Telehealth News and Market Developments
Modern Healthcare: What’s Next for Health Care Policy? (12/19) – As the new year approaches, health care leaders face many challenges including rising costs, persistent labor shortages and changing consumer expectations. There are policies on federal and local levels that could be enacted or amended to ease some of these concerns. In this conversation, Dr. Robert Bessler, founder and CEO of Sound Physicians and Robert Garrett, CEO of Hackensack Meridian Health, discuss policies, including around telehealth, that could improve health outcomes for patients and will move the needle on health equity and value-based care.
State Telehealth Activity
Attorney General of New Jersey: AG Platkin Announces Additional Police Departments Joining ARRIVE Together Mental Health Crisis Response Initiative (12/21) – New Jersey Attorney General Matthew J. Platkin announced an expansion of the ARRIVE Together mental health crisis response initiative to additional municipalities in Cumberland and Union Counties, as well as the initiation of an innovative new version of the program in Atlantic County. In Atlantic City, the pilot will use telehealth tools to aid law enforcement officers in better responding to mental health-related calls for service. Officers will be equipped with electronic tablets that can be used by individuals in distress to obtain real-time virtual telehealth services from mental health professionals at AtlantiCare Regional Medical Center.

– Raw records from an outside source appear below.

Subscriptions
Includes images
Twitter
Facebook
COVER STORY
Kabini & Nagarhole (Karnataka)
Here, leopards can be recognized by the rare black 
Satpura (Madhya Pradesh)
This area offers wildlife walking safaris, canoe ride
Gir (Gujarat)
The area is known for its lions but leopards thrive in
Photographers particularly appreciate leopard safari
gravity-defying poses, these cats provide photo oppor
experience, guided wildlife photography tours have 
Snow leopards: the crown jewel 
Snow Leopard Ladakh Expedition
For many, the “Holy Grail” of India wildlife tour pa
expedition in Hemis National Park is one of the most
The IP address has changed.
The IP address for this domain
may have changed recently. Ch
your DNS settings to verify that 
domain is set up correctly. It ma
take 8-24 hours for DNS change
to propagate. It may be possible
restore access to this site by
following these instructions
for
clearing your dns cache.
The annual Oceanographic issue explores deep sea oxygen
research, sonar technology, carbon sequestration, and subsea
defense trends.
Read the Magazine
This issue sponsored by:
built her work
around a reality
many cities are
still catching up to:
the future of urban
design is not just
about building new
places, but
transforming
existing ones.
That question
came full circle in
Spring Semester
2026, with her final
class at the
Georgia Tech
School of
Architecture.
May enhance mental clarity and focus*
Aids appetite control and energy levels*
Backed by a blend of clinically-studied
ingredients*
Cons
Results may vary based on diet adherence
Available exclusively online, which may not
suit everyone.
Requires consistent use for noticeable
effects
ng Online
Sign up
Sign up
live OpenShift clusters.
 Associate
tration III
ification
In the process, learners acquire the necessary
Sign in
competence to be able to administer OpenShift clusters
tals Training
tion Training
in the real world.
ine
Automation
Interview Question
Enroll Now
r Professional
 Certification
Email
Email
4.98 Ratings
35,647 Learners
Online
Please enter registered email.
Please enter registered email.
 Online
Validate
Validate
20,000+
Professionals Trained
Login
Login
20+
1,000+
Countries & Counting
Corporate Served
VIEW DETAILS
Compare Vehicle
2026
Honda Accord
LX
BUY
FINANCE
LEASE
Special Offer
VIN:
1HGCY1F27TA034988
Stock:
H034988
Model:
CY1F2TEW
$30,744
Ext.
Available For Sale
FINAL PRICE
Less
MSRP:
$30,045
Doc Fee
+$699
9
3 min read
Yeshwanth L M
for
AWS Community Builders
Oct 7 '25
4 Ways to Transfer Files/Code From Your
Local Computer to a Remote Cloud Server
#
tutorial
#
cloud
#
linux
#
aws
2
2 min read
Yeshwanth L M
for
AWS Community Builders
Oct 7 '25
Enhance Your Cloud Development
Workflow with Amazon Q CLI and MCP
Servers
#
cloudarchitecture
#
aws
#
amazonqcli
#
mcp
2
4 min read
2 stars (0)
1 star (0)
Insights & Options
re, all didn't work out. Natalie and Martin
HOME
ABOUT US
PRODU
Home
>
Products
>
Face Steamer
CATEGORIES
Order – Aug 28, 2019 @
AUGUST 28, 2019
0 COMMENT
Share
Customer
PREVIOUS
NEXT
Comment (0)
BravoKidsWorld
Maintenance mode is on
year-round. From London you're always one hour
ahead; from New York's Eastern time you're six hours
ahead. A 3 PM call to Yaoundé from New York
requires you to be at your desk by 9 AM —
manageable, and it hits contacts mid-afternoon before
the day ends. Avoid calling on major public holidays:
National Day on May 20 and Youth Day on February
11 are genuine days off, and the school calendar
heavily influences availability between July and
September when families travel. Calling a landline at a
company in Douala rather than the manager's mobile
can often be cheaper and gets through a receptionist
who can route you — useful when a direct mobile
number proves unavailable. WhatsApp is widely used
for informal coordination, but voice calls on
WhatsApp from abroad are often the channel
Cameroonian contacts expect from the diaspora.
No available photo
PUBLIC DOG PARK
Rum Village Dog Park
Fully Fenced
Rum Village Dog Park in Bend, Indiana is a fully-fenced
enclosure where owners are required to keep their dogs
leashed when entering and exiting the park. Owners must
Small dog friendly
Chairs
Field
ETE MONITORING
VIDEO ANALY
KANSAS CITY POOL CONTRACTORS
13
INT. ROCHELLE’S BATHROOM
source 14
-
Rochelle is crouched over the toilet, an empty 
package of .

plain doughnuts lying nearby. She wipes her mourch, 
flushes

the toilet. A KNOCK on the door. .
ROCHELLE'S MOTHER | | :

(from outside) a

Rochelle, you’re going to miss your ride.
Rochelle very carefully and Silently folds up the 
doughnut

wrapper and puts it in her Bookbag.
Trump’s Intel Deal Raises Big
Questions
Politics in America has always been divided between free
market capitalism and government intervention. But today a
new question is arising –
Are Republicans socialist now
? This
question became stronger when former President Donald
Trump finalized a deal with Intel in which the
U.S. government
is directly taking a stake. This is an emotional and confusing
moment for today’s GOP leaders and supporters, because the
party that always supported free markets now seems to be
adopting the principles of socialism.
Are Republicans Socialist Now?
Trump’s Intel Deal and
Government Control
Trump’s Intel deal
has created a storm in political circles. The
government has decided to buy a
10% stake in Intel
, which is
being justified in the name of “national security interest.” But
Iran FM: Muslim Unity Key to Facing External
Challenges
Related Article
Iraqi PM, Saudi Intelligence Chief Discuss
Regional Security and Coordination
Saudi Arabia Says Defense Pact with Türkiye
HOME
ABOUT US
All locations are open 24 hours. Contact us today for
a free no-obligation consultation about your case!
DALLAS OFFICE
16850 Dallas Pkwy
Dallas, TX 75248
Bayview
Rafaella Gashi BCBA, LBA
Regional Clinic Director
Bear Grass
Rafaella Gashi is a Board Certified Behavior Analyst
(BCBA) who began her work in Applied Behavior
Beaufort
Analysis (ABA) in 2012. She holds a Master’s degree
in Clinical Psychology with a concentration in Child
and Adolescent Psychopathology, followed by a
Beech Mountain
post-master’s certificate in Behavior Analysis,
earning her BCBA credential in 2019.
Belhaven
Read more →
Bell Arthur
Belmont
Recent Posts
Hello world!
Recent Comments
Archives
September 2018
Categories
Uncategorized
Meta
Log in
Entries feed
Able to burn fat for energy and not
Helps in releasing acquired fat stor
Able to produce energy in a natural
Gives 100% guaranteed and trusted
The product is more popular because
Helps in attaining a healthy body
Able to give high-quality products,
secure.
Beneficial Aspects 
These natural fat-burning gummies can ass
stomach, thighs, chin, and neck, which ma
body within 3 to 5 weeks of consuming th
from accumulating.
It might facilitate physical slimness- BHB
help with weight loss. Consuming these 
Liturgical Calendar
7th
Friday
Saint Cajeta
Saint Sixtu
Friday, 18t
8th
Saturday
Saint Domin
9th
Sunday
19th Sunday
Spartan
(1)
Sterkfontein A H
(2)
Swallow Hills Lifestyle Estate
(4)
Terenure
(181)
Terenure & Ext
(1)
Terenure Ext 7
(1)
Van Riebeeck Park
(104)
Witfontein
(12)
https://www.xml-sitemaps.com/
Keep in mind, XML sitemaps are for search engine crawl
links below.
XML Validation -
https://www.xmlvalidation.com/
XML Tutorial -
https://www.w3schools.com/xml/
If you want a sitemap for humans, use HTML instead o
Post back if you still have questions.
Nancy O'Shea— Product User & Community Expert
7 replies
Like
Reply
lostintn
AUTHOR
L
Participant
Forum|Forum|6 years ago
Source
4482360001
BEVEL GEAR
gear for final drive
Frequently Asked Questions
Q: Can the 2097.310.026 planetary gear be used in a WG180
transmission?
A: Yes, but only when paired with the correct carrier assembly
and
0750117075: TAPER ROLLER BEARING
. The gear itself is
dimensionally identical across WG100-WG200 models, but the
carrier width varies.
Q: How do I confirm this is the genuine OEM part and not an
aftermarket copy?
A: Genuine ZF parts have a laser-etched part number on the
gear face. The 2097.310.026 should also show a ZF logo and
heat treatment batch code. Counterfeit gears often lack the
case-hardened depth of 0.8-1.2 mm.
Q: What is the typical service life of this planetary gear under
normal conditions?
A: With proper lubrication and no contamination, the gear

American Medical Association: Many State Medical Boards Looking to Update Telemedicine Policy (12/19) – This blog outlines the recent Federation of State Medical Boards (FSMB) policy that facilitates continuity of care via telehealth for patients who are temporarily in a different state. The policy includes recommendations from an AMA Council on Medical Service report that was presented at the 2021 AMA Annual Meeting. While some temporary telemedicine regulations enacted during the pandemic are starting to expire, 21 states have permanent rules governing telemedicine use.
KeyC News Now: Minnesota Launches New COVID-19 Telehealth Treatment Pilot Program (12/19) – The State of Minnesota launched a new telehealth test-to-treat program. The program aims to ensure Minnesotans who have tested positive for COVID-19 have easy access to clinician care and therapeutic treatments that reduce their risk of serious illness or hospitalization. Through the Cue Health app, Minnesotans can have a virtual consultation with a licensed clinician who will evaluate them to determine if therapeutic treatment is a good option. All services, including the consultation, medication and delivery, will come at no cost to the Minnesotans who use this service. This pilot program is available to all Minnesota residents.